Return, from the data that follows, each line that holds the word "bounding".

Collected data entries
• • •
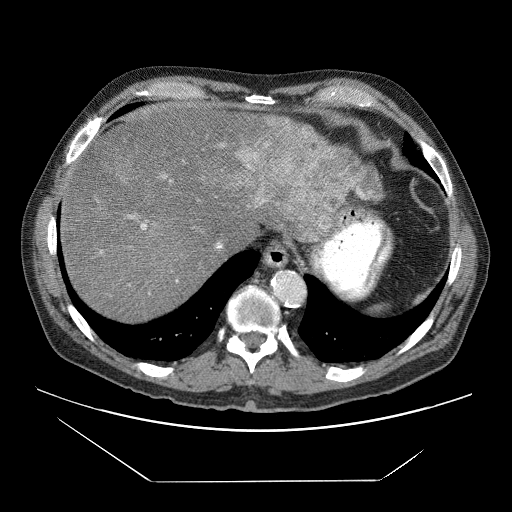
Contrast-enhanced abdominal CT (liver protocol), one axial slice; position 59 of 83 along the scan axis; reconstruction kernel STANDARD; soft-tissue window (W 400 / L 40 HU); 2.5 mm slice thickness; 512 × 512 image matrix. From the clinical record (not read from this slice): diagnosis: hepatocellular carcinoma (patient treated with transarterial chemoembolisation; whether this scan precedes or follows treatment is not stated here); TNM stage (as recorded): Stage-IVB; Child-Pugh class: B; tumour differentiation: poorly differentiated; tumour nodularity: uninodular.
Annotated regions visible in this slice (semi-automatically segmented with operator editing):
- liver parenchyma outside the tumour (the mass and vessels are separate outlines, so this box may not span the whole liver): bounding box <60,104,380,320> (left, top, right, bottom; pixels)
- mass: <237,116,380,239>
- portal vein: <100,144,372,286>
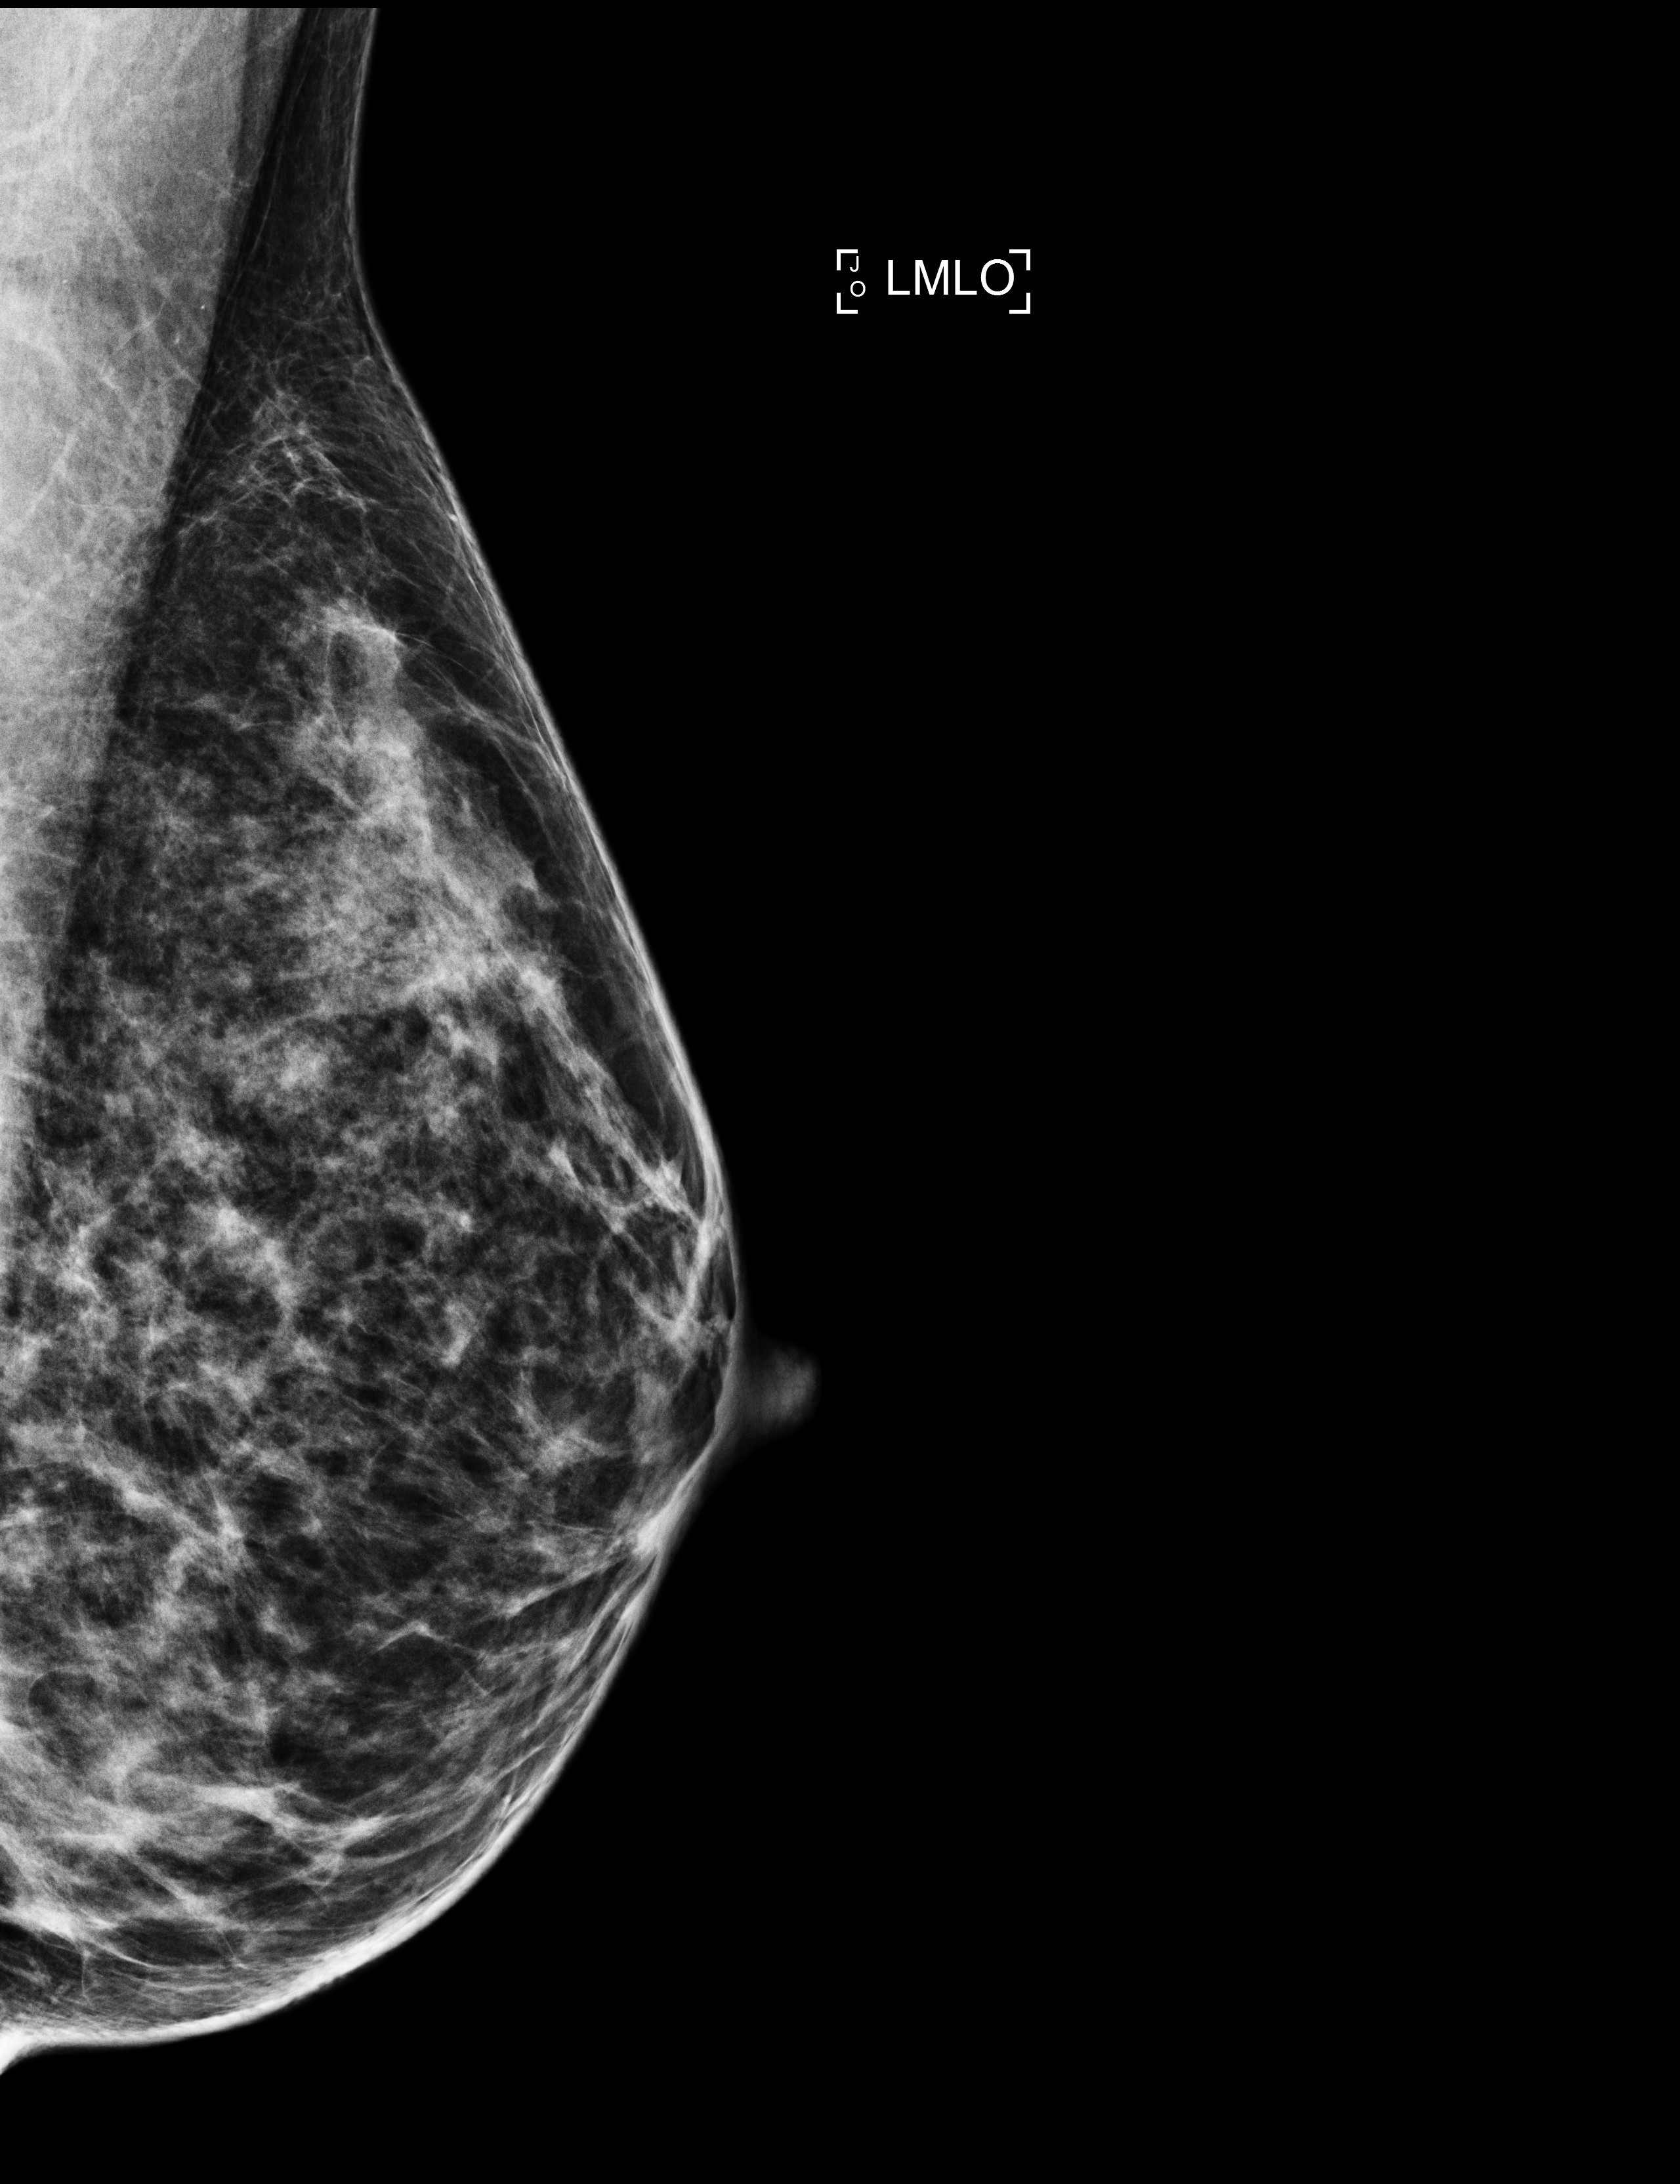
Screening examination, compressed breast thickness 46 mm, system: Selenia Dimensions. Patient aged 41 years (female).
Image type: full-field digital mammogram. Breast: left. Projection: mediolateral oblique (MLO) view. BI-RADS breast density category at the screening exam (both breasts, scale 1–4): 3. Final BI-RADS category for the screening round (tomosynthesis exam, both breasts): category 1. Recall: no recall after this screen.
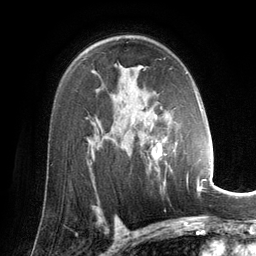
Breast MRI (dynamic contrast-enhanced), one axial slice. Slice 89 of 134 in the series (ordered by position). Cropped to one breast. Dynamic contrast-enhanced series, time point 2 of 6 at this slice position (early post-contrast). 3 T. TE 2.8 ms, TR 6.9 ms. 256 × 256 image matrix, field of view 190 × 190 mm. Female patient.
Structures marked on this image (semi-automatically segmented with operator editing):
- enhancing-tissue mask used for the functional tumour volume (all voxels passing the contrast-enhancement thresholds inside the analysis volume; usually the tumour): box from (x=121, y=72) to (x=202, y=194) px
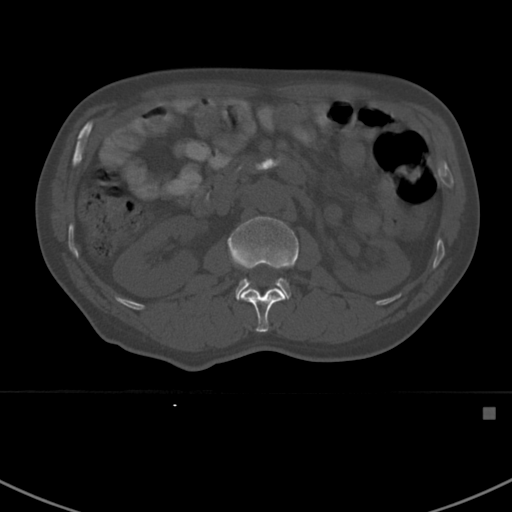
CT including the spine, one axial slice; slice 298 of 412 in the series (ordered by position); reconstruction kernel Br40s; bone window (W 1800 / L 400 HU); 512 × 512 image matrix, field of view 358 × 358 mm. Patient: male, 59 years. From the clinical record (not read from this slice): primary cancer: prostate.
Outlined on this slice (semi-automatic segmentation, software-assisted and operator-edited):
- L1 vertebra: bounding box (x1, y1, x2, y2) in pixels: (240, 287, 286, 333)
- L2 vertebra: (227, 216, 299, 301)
• • •
• **Final answer**
- liver parenchyma outside the tumour (the mass and vessels are separate outlines, so this box may not span the whole liver): bounding box <60,104,380,320> (left, top, right, bottom; pixels)
- L1 vertebra: bounding box (x1, y1, x2, y2) in pixels: (240, 287, 286, 333)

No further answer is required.